L’idéologie rejoint les calculs électoraux
Marine Le Pen s’inspire de certaines des thèses du trouple (elle est d’ailleurs proche de membres d’E&R et du GRECE), ce qui est visible notamment dans ce discours : « Non, la consommation ne peut être l’alpha et l’oméga de nos existences [comprendre Arbeit Macht Frei !] […]. Non, nous ne voulons pas d’une société où l’avoir est plus important que l’être [du titre d’un bouquin de Francis Cousin], où l’argent érigé en absolu est devenu une fin en soi, le critère principal d’appréciation de l’homme ». Devant cette reconversion du FN dans un altercapitalisme étatiste « social » et moins explicitement antisémite, Bonanni finit par un (sommaire) appel à un renouveau de la lutte anti-FN.

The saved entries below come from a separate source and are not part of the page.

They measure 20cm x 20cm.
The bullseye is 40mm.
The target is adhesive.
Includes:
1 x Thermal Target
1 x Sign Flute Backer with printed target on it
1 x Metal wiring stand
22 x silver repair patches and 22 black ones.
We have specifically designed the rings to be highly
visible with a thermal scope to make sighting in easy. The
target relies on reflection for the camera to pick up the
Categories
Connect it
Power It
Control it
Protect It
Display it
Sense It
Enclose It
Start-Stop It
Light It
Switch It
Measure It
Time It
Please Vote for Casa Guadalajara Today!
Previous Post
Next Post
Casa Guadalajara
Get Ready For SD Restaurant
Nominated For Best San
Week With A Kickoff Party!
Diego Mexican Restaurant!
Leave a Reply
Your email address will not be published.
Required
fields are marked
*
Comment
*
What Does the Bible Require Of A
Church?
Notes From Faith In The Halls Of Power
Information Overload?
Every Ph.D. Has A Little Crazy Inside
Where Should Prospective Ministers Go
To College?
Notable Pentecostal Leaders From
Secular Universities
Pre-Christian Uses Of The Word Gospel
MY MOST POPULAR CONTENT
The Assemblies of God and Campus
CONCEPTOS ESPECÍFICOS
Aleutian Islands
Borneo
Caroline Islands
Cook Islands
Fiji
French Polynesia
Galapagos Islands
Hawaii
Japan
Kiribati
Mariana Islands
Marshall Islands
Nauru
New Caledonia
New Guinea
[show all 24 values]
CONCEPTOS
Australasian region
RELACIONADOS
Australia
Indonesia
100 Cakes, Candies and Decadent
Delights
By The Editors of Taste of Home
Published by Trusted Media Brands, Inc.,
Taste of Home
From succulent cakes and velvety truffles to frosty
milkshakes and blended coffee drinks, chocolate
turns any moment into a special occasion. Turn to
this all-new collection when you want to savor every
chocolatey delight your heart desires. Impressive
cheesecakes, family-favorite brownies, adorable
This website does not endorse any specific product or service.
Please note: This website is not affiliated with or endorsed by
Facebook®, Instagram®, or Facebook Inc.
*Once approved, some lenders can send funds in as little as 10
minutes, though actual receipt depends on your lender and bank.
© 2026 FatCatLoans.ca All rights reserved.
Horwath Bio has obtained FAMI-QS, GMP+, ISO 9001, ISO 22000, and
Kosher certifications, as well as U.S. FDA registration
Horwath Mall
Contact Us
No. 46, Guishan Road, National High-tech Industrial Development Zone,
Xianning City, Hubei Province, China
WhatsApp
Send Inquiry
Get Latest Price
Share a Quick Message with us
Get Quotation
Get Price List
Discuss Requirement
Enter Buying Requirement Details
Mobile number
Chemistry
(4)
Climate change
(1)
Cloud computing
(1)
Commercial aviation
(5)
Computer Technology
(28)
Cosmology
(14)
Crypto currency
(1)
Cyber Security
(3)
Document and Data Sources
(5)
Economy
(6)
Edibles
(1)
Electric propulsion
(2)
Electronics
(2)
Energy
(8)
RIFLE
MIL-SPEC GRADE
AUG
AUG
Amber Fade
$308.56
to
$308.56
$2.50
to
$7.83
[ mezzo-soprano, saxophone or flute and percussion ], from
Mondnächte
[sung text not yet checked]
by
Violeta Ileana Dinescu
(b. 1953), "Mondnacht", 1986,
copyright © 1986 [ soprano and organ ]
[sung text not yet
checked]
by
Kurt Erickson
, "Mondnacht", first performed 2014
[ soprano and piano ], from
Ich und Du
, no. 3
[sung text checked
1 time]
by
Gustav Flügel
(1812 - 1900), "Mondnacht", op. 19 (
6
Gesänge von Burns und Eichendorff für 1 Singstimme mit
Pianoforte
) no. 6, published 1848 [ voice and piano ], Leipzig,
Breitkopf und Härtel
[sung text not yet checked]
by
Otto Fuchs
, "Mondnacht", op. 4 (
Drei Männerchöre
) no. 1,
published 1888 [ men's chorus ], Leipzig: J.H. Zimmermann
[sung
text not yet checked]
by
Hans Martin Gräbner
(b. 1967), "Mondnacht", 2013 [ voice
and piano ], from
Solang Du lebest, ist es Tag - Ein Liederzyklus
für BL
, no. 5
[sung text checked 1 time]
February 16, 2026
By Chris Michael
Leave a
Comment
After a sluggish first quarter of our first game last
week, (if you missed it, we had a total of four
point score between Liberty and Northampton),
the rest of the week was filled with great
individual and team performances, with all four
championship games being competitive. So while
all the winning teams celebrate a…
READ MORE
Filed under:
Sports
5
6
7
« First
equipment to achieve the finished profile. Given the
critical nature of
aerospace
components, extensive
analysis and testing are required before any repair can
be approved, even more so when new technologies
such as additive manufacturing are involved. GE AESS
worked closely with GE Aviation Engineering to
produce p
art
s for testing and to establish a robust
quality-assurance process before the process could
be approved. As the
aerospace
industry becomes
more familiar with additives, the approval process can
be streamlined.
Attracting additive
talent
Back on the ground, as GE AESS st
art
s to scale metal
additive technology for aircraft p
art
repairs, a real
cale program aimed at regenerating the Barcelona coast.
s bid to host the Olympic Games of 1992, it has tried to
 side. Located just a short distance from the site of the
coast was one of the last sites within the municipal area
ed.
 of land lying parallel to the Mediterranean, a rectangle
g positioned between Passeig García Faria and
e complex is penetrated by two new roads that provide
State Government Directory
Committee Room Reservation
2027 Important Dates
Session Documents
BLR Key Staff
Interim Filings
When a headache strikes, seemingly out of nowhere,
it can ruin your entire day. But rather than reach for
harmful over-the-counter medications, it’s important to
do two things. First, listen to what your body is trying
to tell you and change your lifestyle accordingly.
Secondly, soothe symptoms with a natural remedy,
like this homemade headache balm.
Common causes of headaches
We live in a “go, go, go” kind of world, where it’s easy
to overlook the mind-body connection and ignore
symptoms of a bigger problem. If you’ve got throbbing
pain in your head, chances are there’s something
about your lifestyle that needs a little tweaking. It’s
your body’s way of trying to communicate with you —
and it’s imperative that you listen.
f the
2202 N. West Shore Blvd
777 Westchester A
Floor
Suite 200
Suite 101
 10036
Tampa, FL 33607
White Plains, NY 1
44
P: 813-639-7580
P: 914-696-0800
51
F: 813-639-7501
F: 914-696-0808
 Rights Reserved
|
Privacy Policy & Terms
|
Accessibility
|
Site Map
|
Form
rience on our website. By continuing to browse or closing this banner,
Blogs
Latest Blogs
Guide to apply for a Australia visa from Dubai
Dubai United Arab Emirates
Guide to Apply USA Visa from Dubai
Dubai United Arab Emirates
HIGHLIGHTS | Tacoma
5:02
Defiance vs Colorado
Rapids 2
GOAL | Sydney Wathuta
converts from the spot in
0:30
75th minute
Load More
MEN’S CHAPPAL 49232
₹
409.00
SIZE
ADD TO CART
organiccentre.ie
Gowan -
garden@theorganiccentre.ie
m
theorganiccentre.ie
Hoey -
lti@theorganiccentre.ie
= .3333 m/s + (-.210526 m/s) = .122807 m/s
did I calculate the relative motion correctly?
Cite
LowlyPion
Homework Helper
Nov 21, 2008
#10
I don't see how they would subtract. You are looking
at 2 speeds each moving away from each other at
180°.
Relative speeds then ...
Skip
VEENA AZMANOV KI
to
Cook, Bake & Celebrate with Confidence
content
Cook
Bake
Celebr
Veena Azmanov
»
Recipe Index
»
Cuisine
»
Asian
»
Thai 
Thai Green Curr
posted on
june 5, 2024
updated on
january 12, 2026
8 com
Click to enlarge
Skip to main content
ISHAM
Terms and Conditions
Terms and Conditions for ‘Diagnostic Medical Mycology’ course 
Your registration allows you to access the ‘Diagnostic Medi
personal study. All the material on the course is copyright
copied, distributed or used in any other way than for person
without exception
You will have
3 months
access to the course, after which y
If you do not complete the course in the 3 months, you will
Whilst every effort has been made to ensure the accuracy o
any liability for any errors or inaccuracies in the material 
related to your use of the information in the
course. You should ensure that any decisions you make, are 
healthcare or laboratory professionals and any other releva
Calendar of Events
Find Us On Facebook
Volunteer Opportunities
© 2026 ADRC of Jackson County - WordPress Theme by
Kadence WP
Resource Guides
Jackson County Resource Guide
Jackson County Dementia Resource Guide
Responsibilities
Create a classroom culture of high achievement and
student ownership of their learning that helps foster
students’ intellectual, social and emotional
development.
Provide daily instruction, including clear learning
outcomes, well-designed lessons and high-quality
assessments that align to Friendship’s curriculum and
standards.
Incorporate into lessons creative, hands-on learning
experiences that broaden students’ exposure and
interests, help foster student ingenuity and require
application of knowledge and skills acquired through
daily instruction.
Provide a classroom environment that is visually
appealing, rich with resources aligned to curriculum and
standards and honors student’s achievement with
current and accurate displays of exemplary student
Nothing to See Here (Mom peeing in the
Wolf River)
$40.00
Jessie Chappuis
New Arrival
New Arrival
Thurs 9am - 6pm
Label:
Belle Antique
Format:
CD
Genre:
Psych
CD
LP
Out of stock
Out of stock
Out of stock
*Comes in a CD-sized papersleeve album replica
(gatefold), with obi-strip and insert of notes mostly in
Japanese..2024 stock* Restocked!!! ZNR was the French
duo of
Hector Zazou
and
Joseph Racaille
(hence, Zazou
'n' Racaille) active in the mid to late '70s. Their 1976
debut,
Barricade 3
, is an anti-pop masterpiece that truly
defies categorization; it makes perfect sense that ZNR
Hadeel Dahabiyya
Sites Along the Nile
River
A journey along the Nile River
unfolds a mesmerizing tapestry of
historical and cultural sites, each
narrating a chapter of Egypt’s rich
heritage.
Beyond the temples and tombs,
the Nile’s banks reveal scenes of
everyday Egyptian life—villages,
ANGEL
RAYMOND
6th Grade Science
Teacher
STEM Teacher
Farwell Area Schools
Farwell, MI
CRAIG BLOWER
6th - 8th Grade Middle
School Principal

L’ouvrage finit notablement par une dernière scène de théâtre (un concept intéressant, encore une fois) où sont mis en scène, en plus des trois lascars, des manifestants et des zadistes les interrompant, et chantant La Makhnovchtchina (on appréciera cette référence libertaire) et L’hymne des femmes (on appréciera cette référence féministe, surtout venant d’un auteur d’une maison d’édition ayant jadis publié un auteur glissant).
En bref, un ouvrage qu’il est intéressant d’offrir à des personnes lisant peu (ou ayant peu de temps) et ayant une maigre connaissance de ces trois auteurs (et de leur danger), tout en ayant conscience de ses limites.